New Compression Technique Promises More Efficient Large Language Models for Mobile Devices

Image by Unsplash

This post is also available in: עברית (Hebrew)

Researchers from Princeton and Stanford Engineering have developed a technique to compress large language models (LLMs), a move that could dramatically reduce the cost, energy consumption, and privacy risks associated with running these AI systems. The team’s algorithm, known as CALDERA (Calibration Aware Low precision DEcomposition with low-Rank Adaptation), promises to make LLMs more accessible and efficient, enabling them to run on everyday devices like smartphones and laptops.

LLMs such as ChatGPT have revolutionized our everyday tasks, but their frequent use comes at a cost. They typically require users to send their requests to centralized servers, a process that can be slow, expensive, and energy-intensive. By compressing these massive models, CALDERA aims to reduce the computational resources needed, allowing the models to run locally on devices without sacrificing performance.

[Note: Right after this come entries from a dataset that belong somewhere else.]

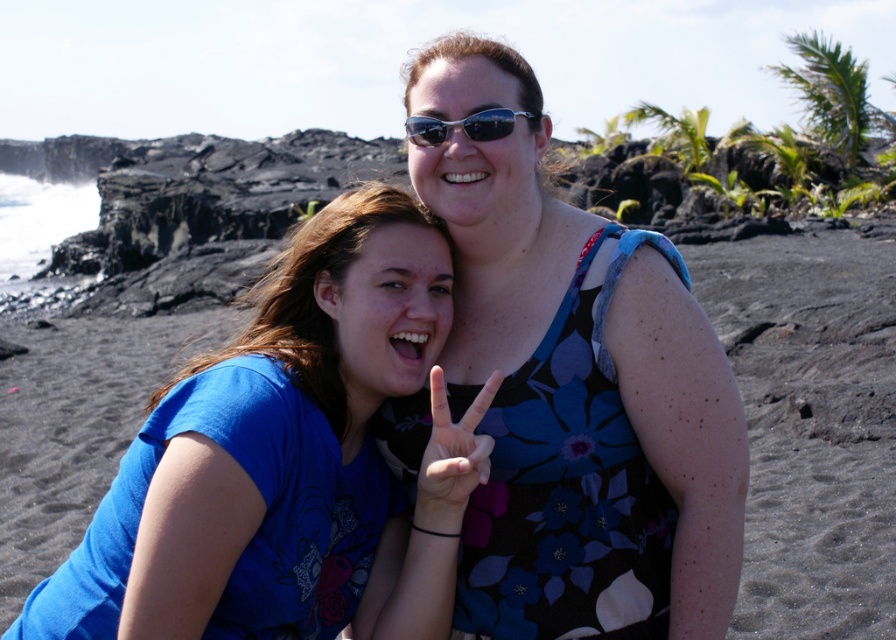
You are a photographer trying to capture a balanced composition. Given the two subjects, the floral dress at center and the blue cotton shirt at center, which one should you focus on to ensure the subject appears taller in the photo?

The floral dress at center is much taller than the blue cotton shirt at center, so focusing on the floral dress at center will ensure the subject appears taller in the photo.

You are standing at the origin point of the coordinate system in the image. You want to walk to the point labeled point (188, 410) and then to point (403, 124). Which direction should you head first to reach both points in order?

You should first head towards point (188, 410) since it is in front of point (403, 124), so you can reach it first before moving to the latter point.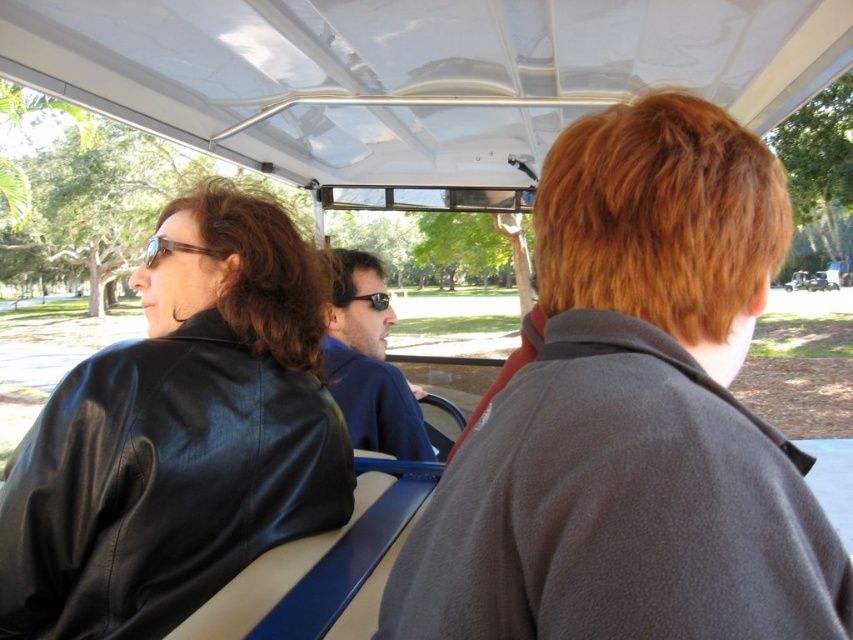
Question: Does matte black leather jacket at left appear on the left side of blue leather jacket at center?

Choices:
 (A) yes
 (B) no

Answer: (A)

Question: Is matte black leather jacket at left bigger than blue leather jacket at center?

Choices:
 (A) yes
 (B) no

Answer: (A)

Question: Estimate the real-world distances between objects in this image. Which object is closer to the matte black sunglasses at upper left?

Choices:
 (A) black plastic sunglasses at center
 (B) matte black leather jacket at left
 (C) blue leather jacket at center

Answer: (B)

Question: Which of these objects is positioned closest to the matte black leather jacket at left?

Choices:
 (A) matte black sunglasses at upper left
 (B) blue leather jacket at center
 (C) black plastic sunglasses at center
 (D) gray fleece jacket at center

Answer: (A)

Question: Among these points, which one is farthest from the camera?

Choices:
 (A) (314, 330)
 (B) (198, 244)
 (C) (360, 300)

Answer: (C)

Question: Does matte black leather jacket at left have a lesser width compared to black plastic sunglasses at center?

Choices:
 (A) yes
 (B) no

Answer: (B)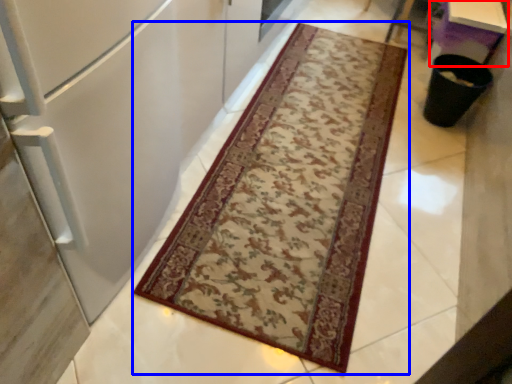
Question: Which object is closer to the camera taking this photo, table (highlighted by a red box) or mat (highlighted by a blue box)?

Choices:
 (A) table
 (B) mat

Answer: (B)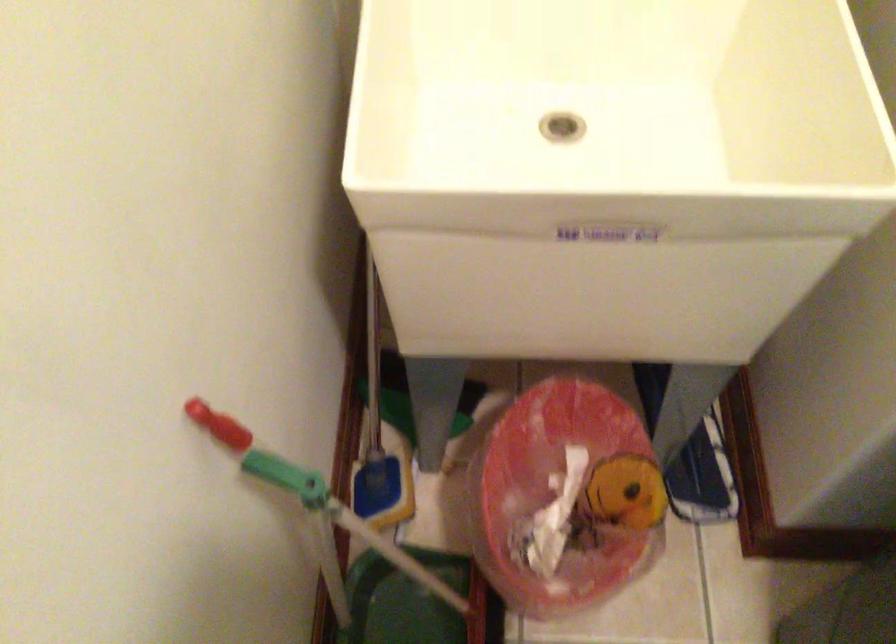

According to TechXplore, the novel algorithm works by applying two key techniques: low-precision and low-rank. Low-precision reduces the number of bits used to store data, speeding up processing and improving energy efficiency. Low-rank eliminates redundancies within the model’s weight matrices. By combining these approaches, CALDERA achieves a higher level of compression than either method alone, making LLMs smaller and more efficient while maintaining accuracy.

The researchers tested CALDERA on Meta’s open-source Llama 2 and Llama 3 models and found that it could improve accuracy by up to 5% compared to existing compression techniques. The method also showed promising results in several benchmark tasks, such as logical reasoning and answering questions about physical processes.

The ability to run compressed LLMs locally on devices also offers significant privacy benefits. Users can fine-tune models for specific tasks without sharing sensitive data with third-party servers, reducing the risk of data breaches. However, the team warns that running these models on mobile devices could drain battery life, suggesting that CALDERA is best used in combination with other energy-saving techniques.

As the demand for more efficient AI models grows, CALDERA could be a game-changer, enabling powerful AI applications on personal devices while reducing costs and improving privacy.